A cemetery in a Paris suburb is the final resting place of one of the two brothers who launched the deadly attack on the offices of the magazine
A cemetery in a Paris suburb is the final resting place of one of the two brothers who launched the deadly attack on the offices of the magazine, Charlie Hebdo.
Cherif Kouachi was buried in an unmarked grave in the cemetery of Gennevilliers, his home town.
The burial took place amid tight security. No relatives were present. Earlier in the week his brother, Said was laid to rest in the town of Rheims. Initially the mayor had wanted to refuse the burial but French law dictates residents have a right to a burial in their home town.
The Mosque in Gennevilliers refused to conduct Cherif Kouachi’s final rites within its walls for fear of angering members of the community. Reaction was mixed to the burial among the residents.
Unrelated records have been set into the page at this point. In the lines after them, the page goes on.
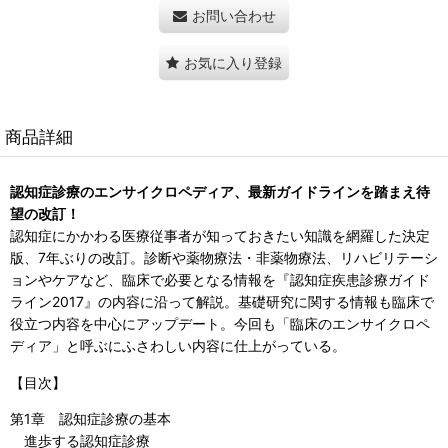
お問い合わせ
お気に入り登録
商品詳細
認知症診療のエンサイクロペディア、最新ガイドラインを踏まえ待
望の改訂！
認知症にかかわる医療従事者が知っておきたい知識を網羅した決定
版、7年ぶりの改訂。診断や薬物療法・非薬物療法、リハビリテーシ
ョンやケアなど、臨床で必要となる情報を『認知症疾患診療ガイド
ライン2017』の内容に沿って解説。基礎研究に関する情報も臨床で
役立つ内容を中心にアップデート。今回も「臨床のエンサイクロペ
ディア」と呼ぶにふさわしい内容に仕上がっている。
【目次】
第1章 認知症診療の基本
進歩する認知症診療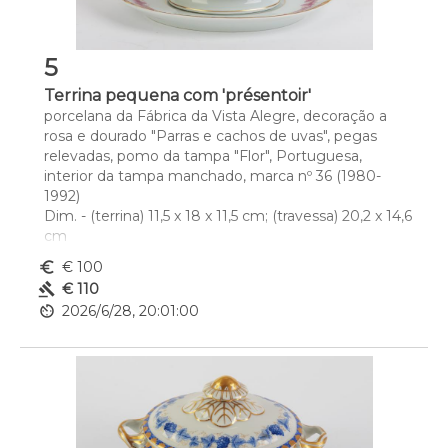
5
Terrina pequena com 'présentoir'
porcelana da Fábrica da Vista Alegre, decoração a 
rosa e dourado "Parras e cachos de uvas", pegas 
relevadas, pomo da tampa "Flor", Portuguesa, 
interior da tampa manchado, marca nº 36 (1980-
1992)
Dim. - (terrina) 11,5 x 18 x 11,5 cm; (travessa) 20,2 x 14,6 
cm
euro_symbol
€ 100
gavel
€ 110
av_timer
2026/6/28, 20:01:00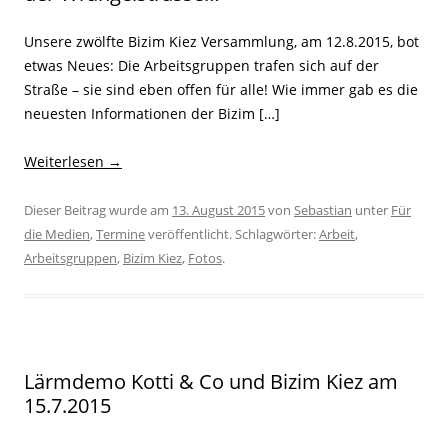
Unsere zwölfte Bizim Kiez Versammlung, am 12.8.2015, bot
etwas Neues: Die Arbeitsgruppen trafen sich auf der
Straße – sie sind eben offen für alle! Wie immer gab es die
neuesten Informationen der Bizim […]
Weiterlesen
→
Dieser Beitrag wurde am
13. August 2015
von
Sebastian
unter
Für
die Medien
,
Termine
veröffentlicht. Schlagwörter:
Arbeit
,
Arbeitsgruppen
,
Bizim Kiez
,
Fotos
.
Lärmdemo Kotti & Co und Bizim Kiez am
15.7.2015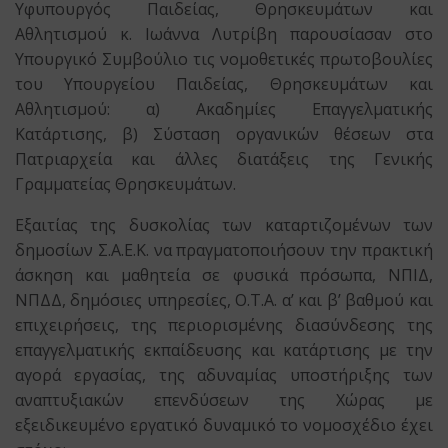
Υφυπουργός Παιδείας, Θρησκευμάτων και
Αθλητισμού κ. Ιωάννα Λυτρίβη παρουσίασαν στο
Υπουργικό Συμβούλιο τις νομοθετικές πρωτοβουλίες
του Υπουργείου Παιδείας, Θρησκευμάτων και
Αθλητισμού: α) Ακαδημίες Επαγγελματικής
Κατάρτισης, β) Σύσταση οργανικών θέσεων στα
Πατριαρχεία και άλλες διατάξεις της Γενικής
Γραμματείας Θρησκευμάτων.
Εξαιτίας της δυσκολίας των καταρτιζομένων των
δημοσίων Σ.Α.Ε.Κ. να πραγματοποιήσουν την πρακτική
άσκηση και μαθητεία σε φυσικά πρόσωπα, ΝΠΙΔ,
ΝΠΔΔ, δημόσιες υπηρεσίες, Ο.Τ.Α. α’ και β’ βαθμού και
επιχειρήσεις, της περιορισμένης διασύνδεσης της
επαγγελματικής εκπαίδευσης και κατάρτισης με την
αγορά εργασίας, της αδυναμίας υποστήριξης των
αναπτυξιακών επενδύσεων της Χώρας με
εξειδικευμένο εργατικό δυναμικό το νομοσχέδιο έχει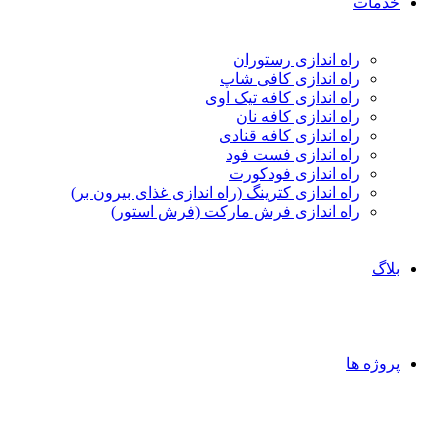
خدمات
راه اندازی رستوران
راه اندازی کافی شاپ
راه اندازی کافه تیک اوی
راه اندازی کافه نان
راه اندازی کافه قنادی
راه اندازی فست فود
راه اندازی فودکورت
راه اندازی کترینگ (راه‌ اندازی غذای بیرون بر)
راه اندازی فرش مارکت (فرش استور)
بلاگ
پروژه ها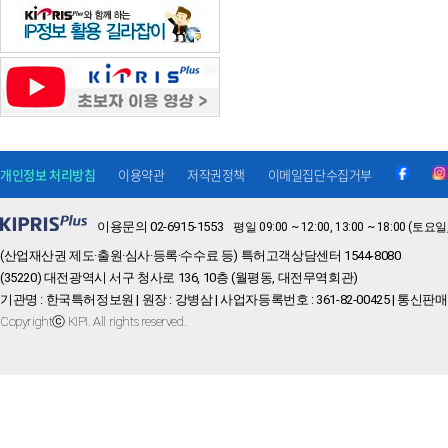
개인정보 처리방침
이용약관
저작권정책
이메일집단수집거부
이용문의 02-6915-1553
평일 09:00 ~ 12:00, 13:00 ~ 18:00 
(산업재산권 제도·출원·심사·등록·수수료 등) 특허고객상담센터 1544-8080
(35220) 대전광역시 서구 청사로 136, 10층 (월평동, 대전무역회관)
기관명 : 한국특허정보원 | 원장 : 강병삼 | 사업자등록번호 : 361-82-00425 | 통신판매
Copyrightⓒ KIPI. All rights reserved.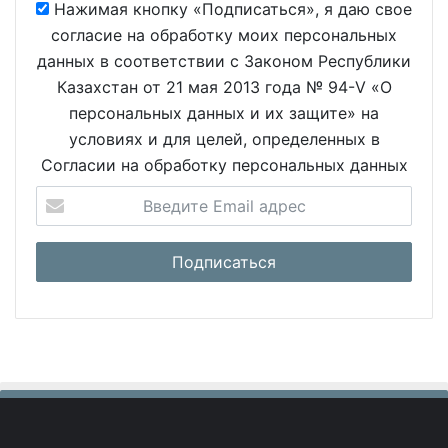
Нажимая кнопку «Подписаться», я даю свое
согласие на обработку моих персональных
данных в соответствии с Законом Республики
Казахстан от 21 мая 2013 года № 94-V «О
персональных данных и их защите» на
условиях и для целей, определенных в
Согласии на обработку персональных данных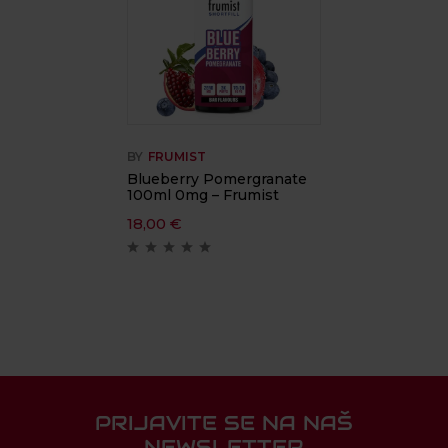
BY
FRUMIST
Blueberry Pomergranate
100ml 0mg – Frumist
18,00
€
PRIJAVITE SE NA NAŠ
NEWSLETTER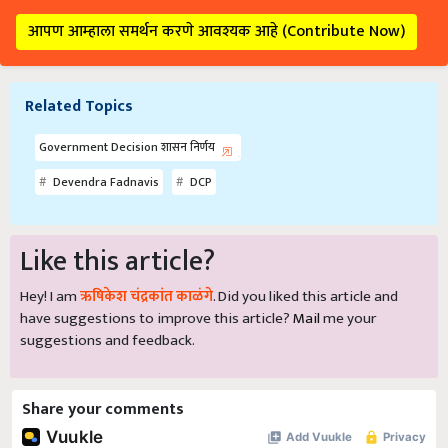
आपण आम्हाला समर्थन करणे आवश्यक आहे (Contribute Now)
Related Topics
Government Decision शासन निर्णय
Devendra Fadnavis
DCP
Like this article?
Hey! I am
ऋषिकेश चंद्रकांत काळंगे
. Did you liked this article and
have suggestions to improve this article?
Mail
me your
suggestions and feedback.
Share your comments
“Even though he did what he did, we should show a little humanity. Let’s bury him and not talk about it anymore. I saw a debate on Facebook, with comments such as ‘I don’t want a terrorist in my town’, but he is just a man who unfortunately, took the wrong path,” said one man.
Almost 15,000 extra police and troops have been deployed across France since the two attacks. There has been no details of plans to bury Amedy Coulibaly who killed four hostages in the kosher supermarket in Paris.
Nine of the 12 people detained on Thursday night have been held in custody for a further 48 hours, according to a judicial source.